Describe acquired haemolytic anaemia.

Answer 12

IMMUNE:

• Autoimmune (when the body itself fights red cells)
• Alloimmune (when given blood fights the body)
• Drug-induced (when drugs induce the fighting)

NON-IMMUNE:

• Red cell fragmentation (when, for example, a heart valve is replaced, and when red blood cells flow through it, they get fragmented)
• Infection (eg. malaria)
• Secondary (eg. liver/ kidney diseases)

Question 13

Describe some hereditary causes of haemolytic anaemia.

Answer 13

HAEMOGLOBINOPATHIES:

• sickle cell diseases
• thalassaemias

RED CELL ENZYMOPATHIES:

• G6PD deficiency
• PK deficiency

RED CELL MEMBRANE DISORDERS:

• hereditary spherocytosis (RBCs are spherical)
• hereditary elliptocytosis (RBCs are elliptical, oval-shaped)

Question 14

Describe Sickle Cell Disease.

Answer 14

There is a group of haemoglobin disorders with an inherited sickle β-globin gene. Sickle Cell Anaemia is homozygous (Hbss), and it is the most common of all Sickle Cell Diseases.
The normal β-globin gene has the nucleotides GAG, which codes for glutamic acid. In the sickle β-globin gene, the A is replaced with a T, changing the amino acid made to Valine.

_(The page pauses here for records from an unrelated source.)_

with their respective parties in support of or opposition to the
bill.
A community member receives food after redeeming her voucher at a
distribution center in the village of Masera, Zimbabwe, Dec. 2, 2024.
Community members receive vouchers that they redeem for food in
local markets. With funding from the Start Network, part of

Other than Sickle Cell Anaemia, there are other types of Sickle Cell Diseases, which are heterozygous:

• HbS/βthal
• HbSC
• HbSD
• HbSE

In sickle cell anaemia, you will see red blood cells shaped as a sickle. You will also see some target cells.

Question 15

Describe thalassaemia.

Answer 15

There are two types of thalassaemia, β thalassaemia and α thalassaemia.

β THALASSAEMIA:
The loss of one β-chain causes mild microcytic anaemia (a thalassaemia trait). The loss of both β-chains causes thalassaemia major.
This means that an excess of α-chains precipitate into the erythroblasts, causing haemolysis and ineffective erythropoiesis.

α THALASSAEMIA:
Here, there can be a loss of one, two, three or four α-chains.

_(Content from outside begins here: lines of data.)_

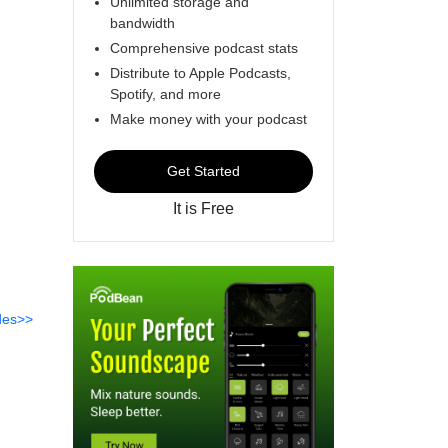
Unlimited storage and
bandwidth
Comprehensive podcast stats
Distribute to Apple Podcasts,
Spotify, and more
Make money with your podcast
Get Started
It is Free
des>>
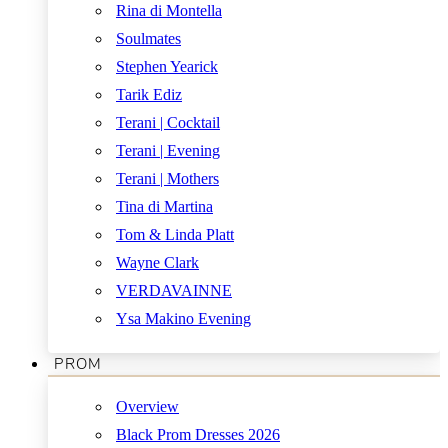
Rina di Montella
Soulmates
Stephen Yearick
Tarik Ediz
Terani | Cocktail
Terani | Evening
Terani | Mothers
Tina di Martina
Tom & Linda Platt
Wayne Clark
VERDAVAINNE
Ysa Makino Evening
PROM
Overview
Black Prom Dresses 2026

In thalassaemia, you will find red blood cells called target cells. You will also see cells that look like teardrops.

Question 16

List (and briefly describe) the two main red cell enzymes.

Answer 16

The two main red cell enzymes are:

• Glucose-6-Phosphate Dehydrogenase (G6PD)
• Pyruvate Kinase (PK)

They support two main metabolic pathways:

• Pentose Phosphate Pathway
• Glycolytic Pathway

Question 17

What happens in a G6PD deficiency?

Answer 17

It is a metabolic abnormality. In it, NADPH and GSH generation is impaired.
Acute haemolysis occurs on exposure to oxidant stress, such as oxidative drugs, fava beans (broad beans) or infections.
Haemoglobin precipitates, causing Heinz bodies (red blood cells with denatured haemoglobin) to be seen.

In it, you will see blister/basket cells, which are red blood cells with the haemoglobin on one side.

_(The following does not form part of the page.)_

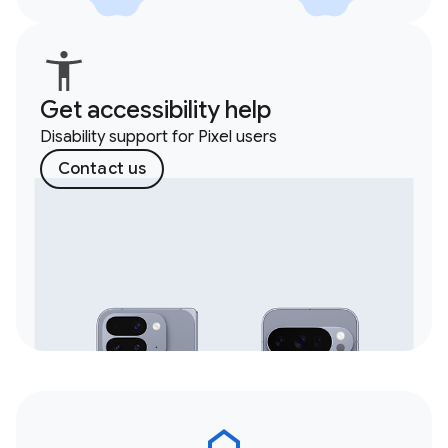
Get accessibility help
Disability support for Pixel users
Contact us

A G6PD deficiency is most commonly known as enzymopathy. It is highly prevalent in places with high malaria rates, as the patients infected with malaria then aren’t affected as severely, and are able to survive it. Thus, it is evelutionarily beneficial.

Question 18

What happens in a PK deficiency?

Answer 18

ATP-depleted cells lose a large amount of potassium and water, and become dehydrated and rigid.
This happens because cation pumps fail to function. This causes chronic, non-spherocytic haemolytic anaemia. The excess haemolysis leads to jaundice and gallstones.